It isn't just my kids (or Rick) who have problems with change. I don't like it, much, either. Teaching college classes allows for some great constancies while also allowing for change that is planned and expected. It fits me, this job, so much so that I have rarely entertained doing something else for very long.
I always get a little blue at the end of semesters, as classes wrap up and I say goodbye to new and old students. This semester was a big wrap up, as I watched about a dozen very cared for present and previous students graduate last night. It was awesome to see them earn their associates degree, and I admit to getting misty-eyed over it. It's also a little sad, as they'll no longer be a regular fixture in my life.
All of the students I watched walk across the stage last night will still be connected to me via facebook, so I know I'm not losing that connection permanently, although there are hundreds of students (if not thousands) whom I've lost track of over my teaching career--it's the way it works. Some of the students, though, I've been so blessed to become close friends with. It's one of the best parts of teaching--especially a community college where students come in a wide range of ages and with a diversity of knowledge and interest.
I've always viewed the college experience as a collaboration between students and teachers. I have things I must teach--MLA format, how to put together a cogent essay, how to look up information and weed out the unreliable, along with the fundamentals of psychology. Both disciplines I teach I naturally feel are incredibly important in making people better, in general: better thinkers, better writers, better people.
But my students don't come to me as blank slates ready for me to impart my wisdom on them. They come to me already realized people with values and opinions, with life experiences that I may not even begin to fathom. They have as much to teach me as I do them, and along the way, that means many of them I come to know well, to care deeply about, and to learn from.
That is the greatest blessing that being a teacher provides to me: the continued chance for ME to learn and grow.

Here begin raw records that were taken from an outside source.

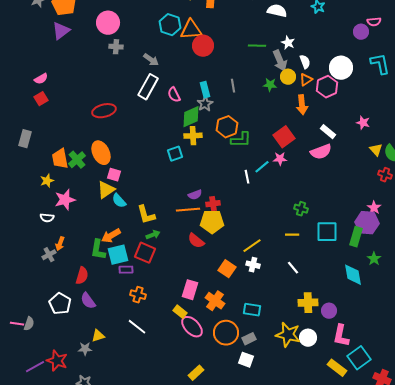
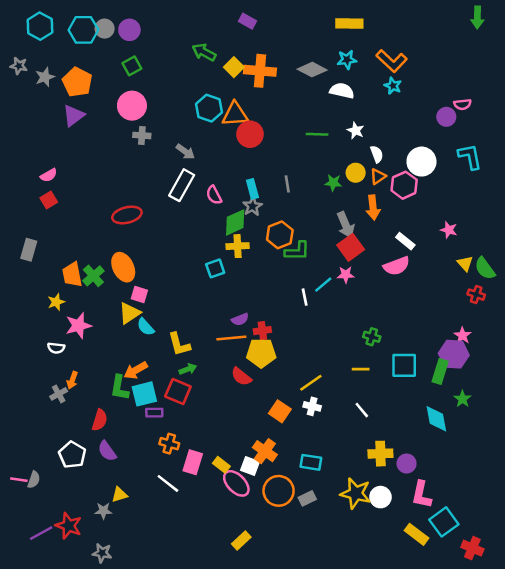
gray arrow: (280, 61) -> (346, 225), moved
pink rectangle: (190, 290) -> (193, 462), moved
white square: (246, 360) -> (250, 466), moved

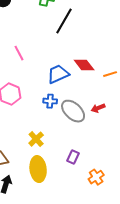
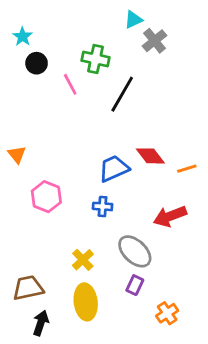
pink line: (19, 53) -> (70, 84), moved
red arrow: (98, 108) -> (170, 216), size x1.6
gray ellipse: (73, 111) -> (135, 251), moved

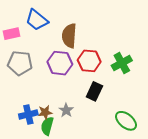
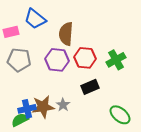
black rectangle: (94, 91) -> (90, 87), turned 42
brown star: (45, 112) -> (43, 107), size x1.6
green semicircle: (47, 126) -> (20, 120), moved, turned 48

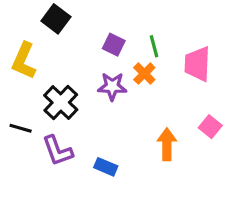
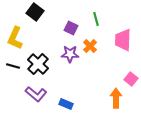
green line: (154, 46) -> (96, 19), moved
black line: (21, 128) -> (13, 66), moved
orange arrow: (167, 144) -> (116, 98), moved
purple L-shape: (58, 151) -> (36, 94), turned -30

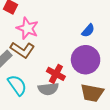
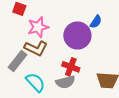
pink star: (27, 28) -> (38, 27), turned -30
purple circle: (86, 60) -> (77, 36), moved

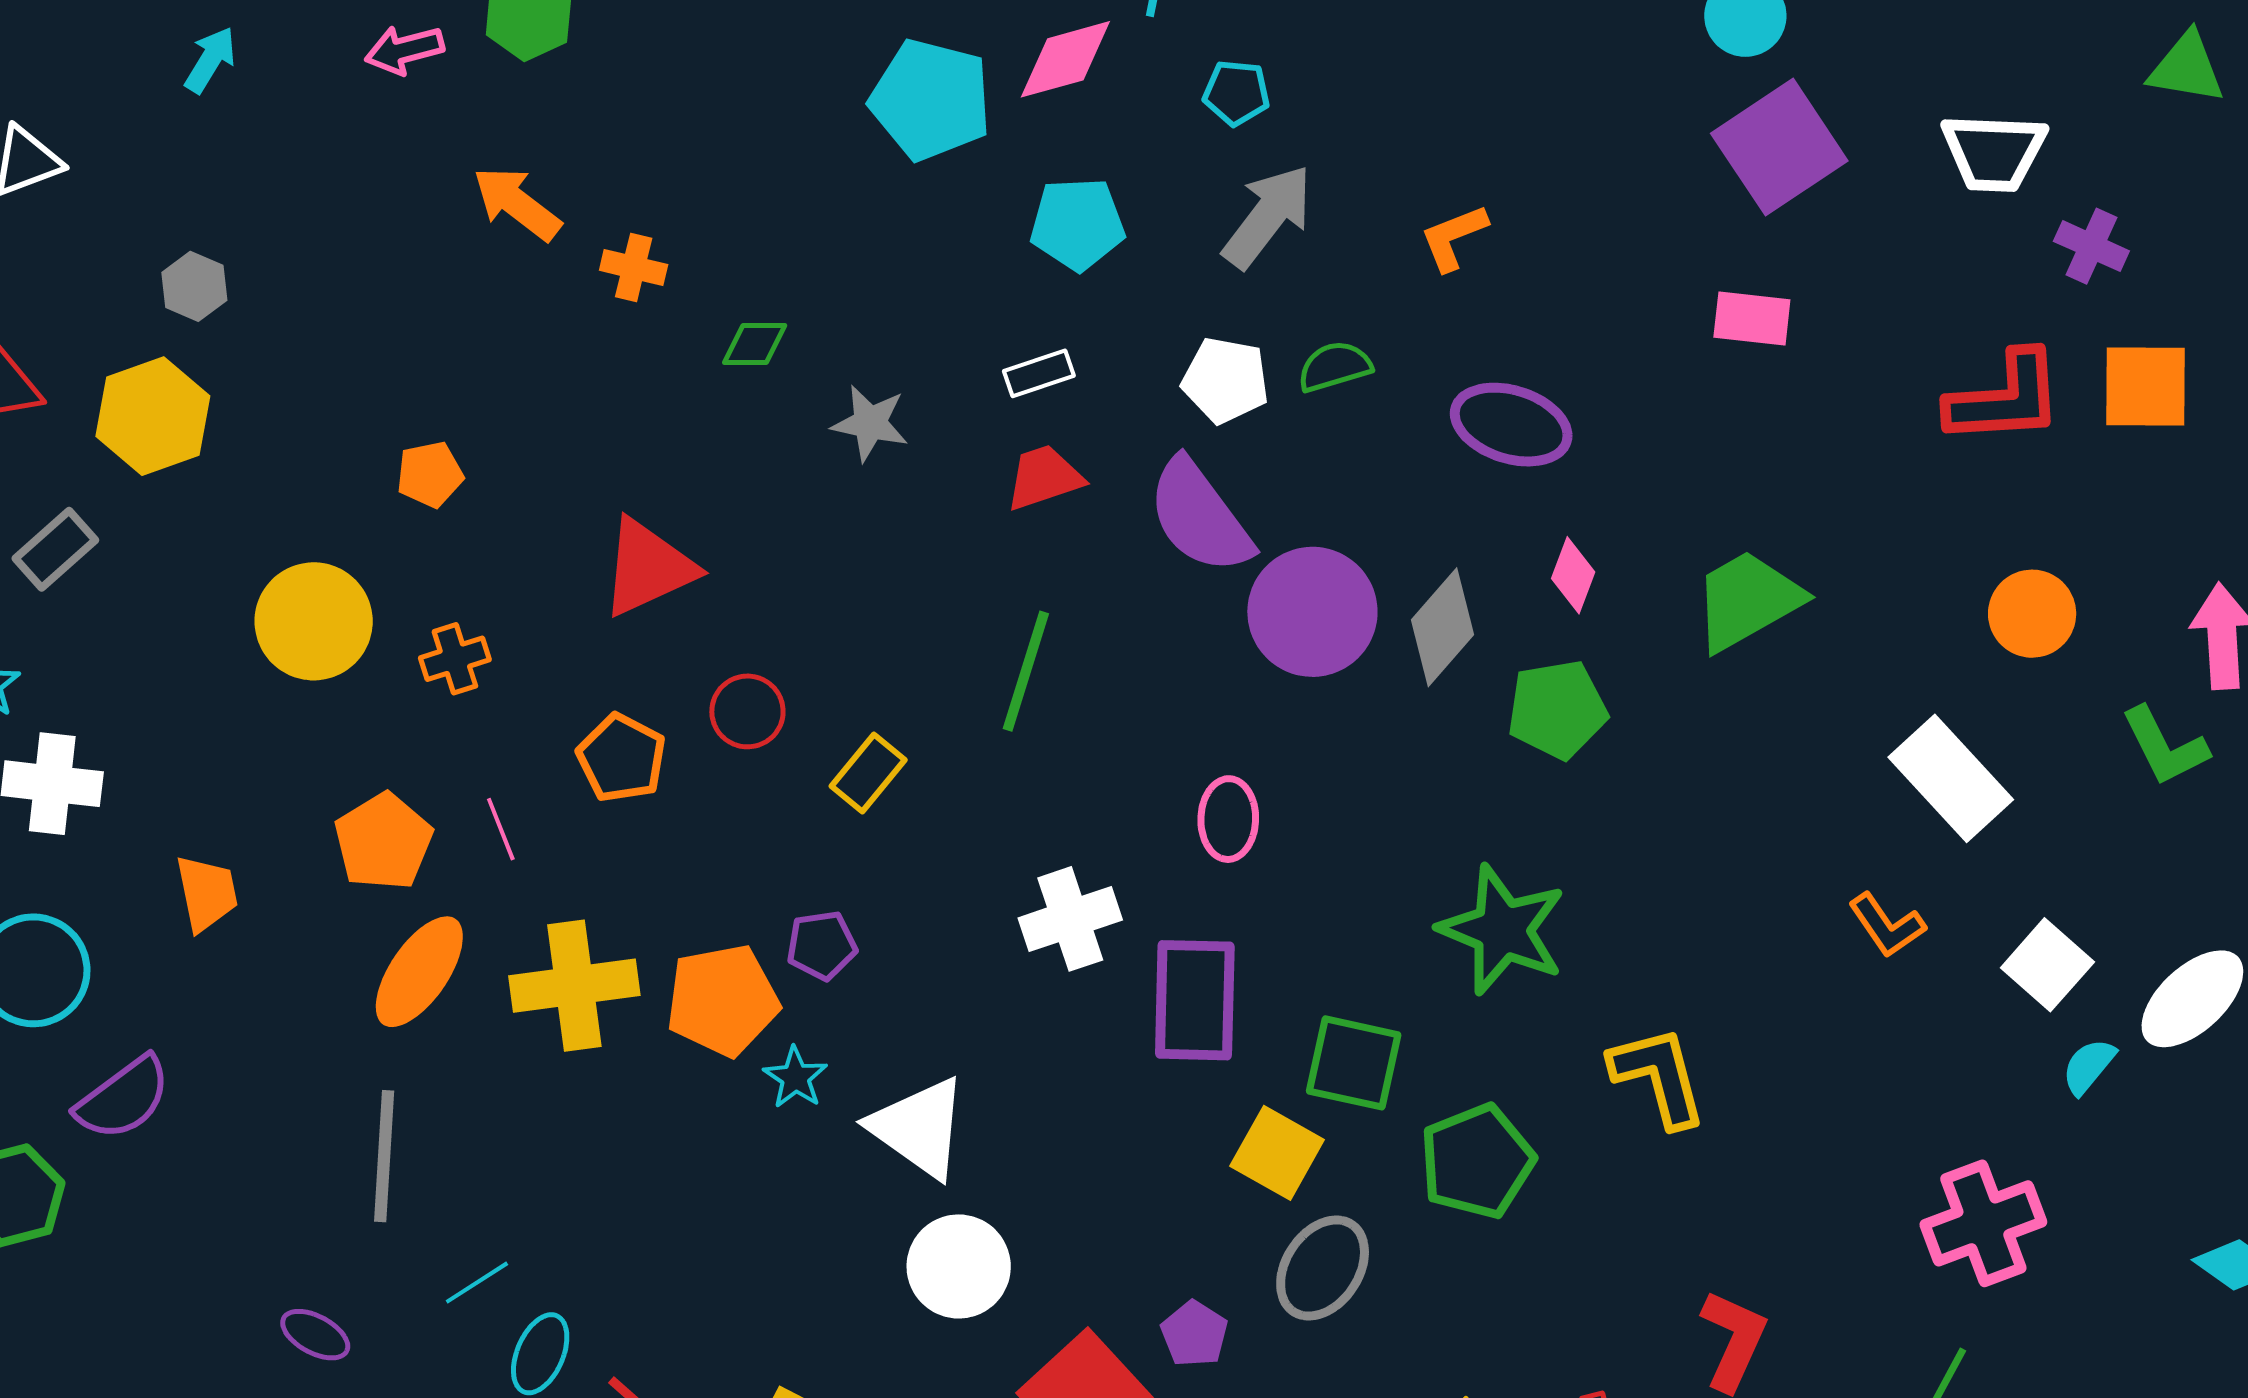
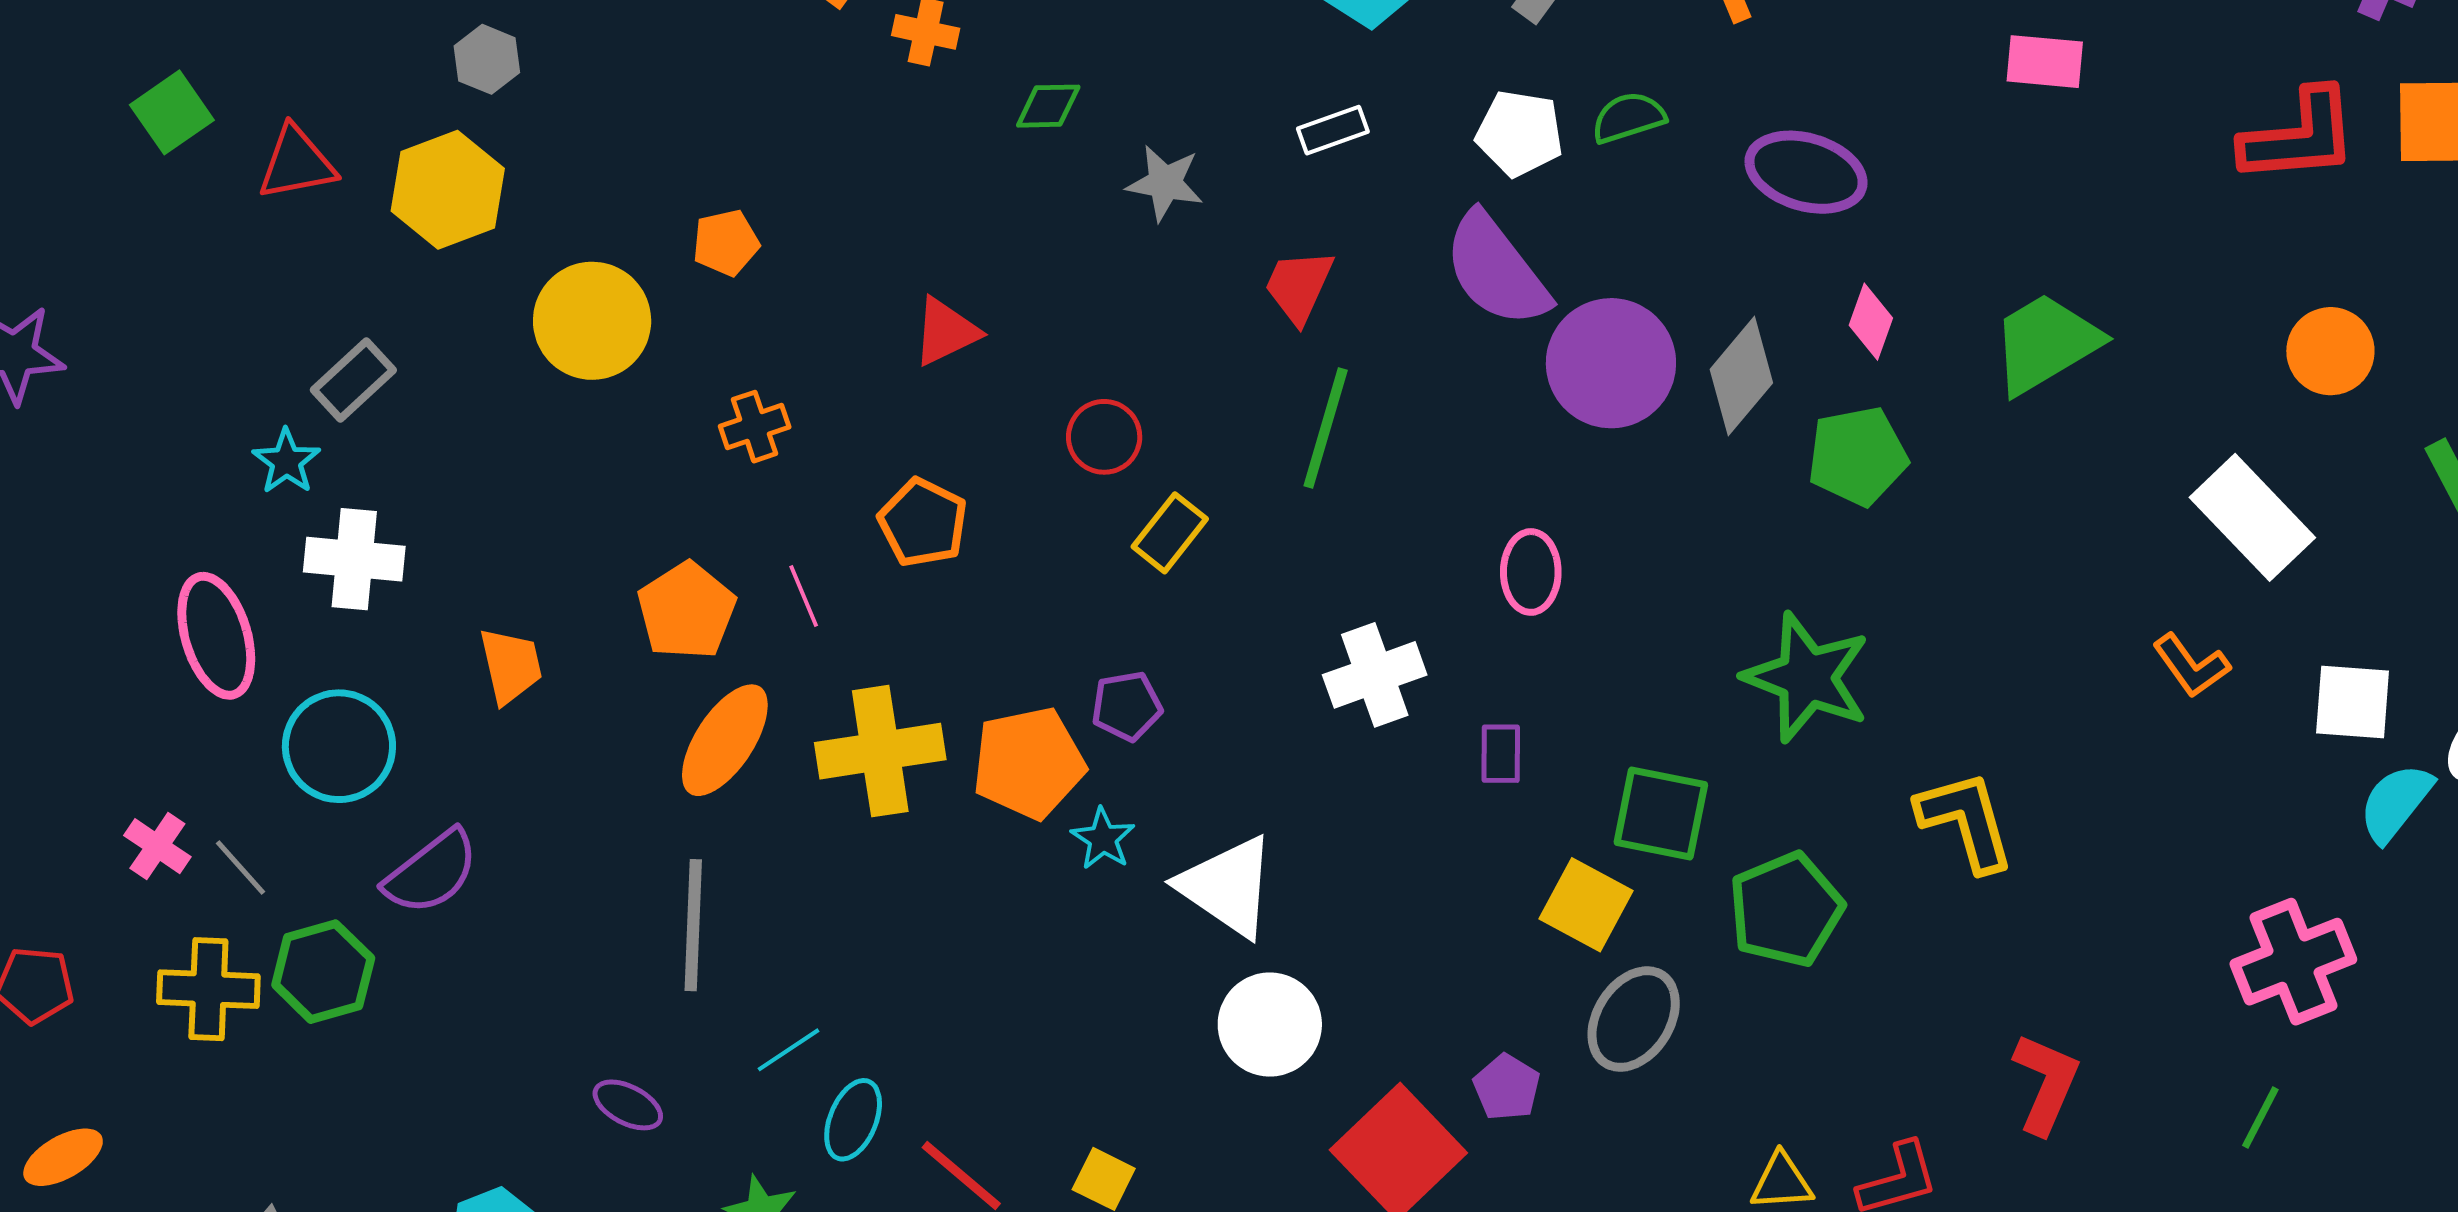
red trapezoid: (1044, 477) -> (1299, 286), moved, turned -46
gray rectangle: (55, 549) -> (353, 380), moved
red triangle: (648, 567) -> (946, 332), size x0.7
yellow circle: (314, 621) -> (592, 321), moved
red circle: (747, 711) -> (1104, 437), moved
white square: (2047, 965) -> (2353, 702), turned -36
purple rectangle: (1195, 1000) -> (1501, 754), size x0.5
cyan semicircle: (2089, 1066) -> (2396, 803), size x1.4

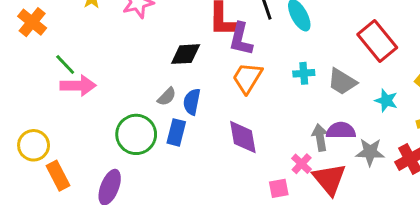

Teaching, although I have to meet specific goals, allows for me to let my students learn and grow in their own ways, to take the material we study as they learn to write and make it personally relevant to them.
The longer I teach the more humbled I am at what students have to offer me, to teach me, to help me be a better person.
I am sad to know that next fall there will be a lot of change, that most of my students and many of the faces in the hallways won't be familiar ones, but I am also heartened to know that these new faces will have the chance to become familiar ones, that the journey will begin again, and that the new students and I will travel both uncharted and charted territories together.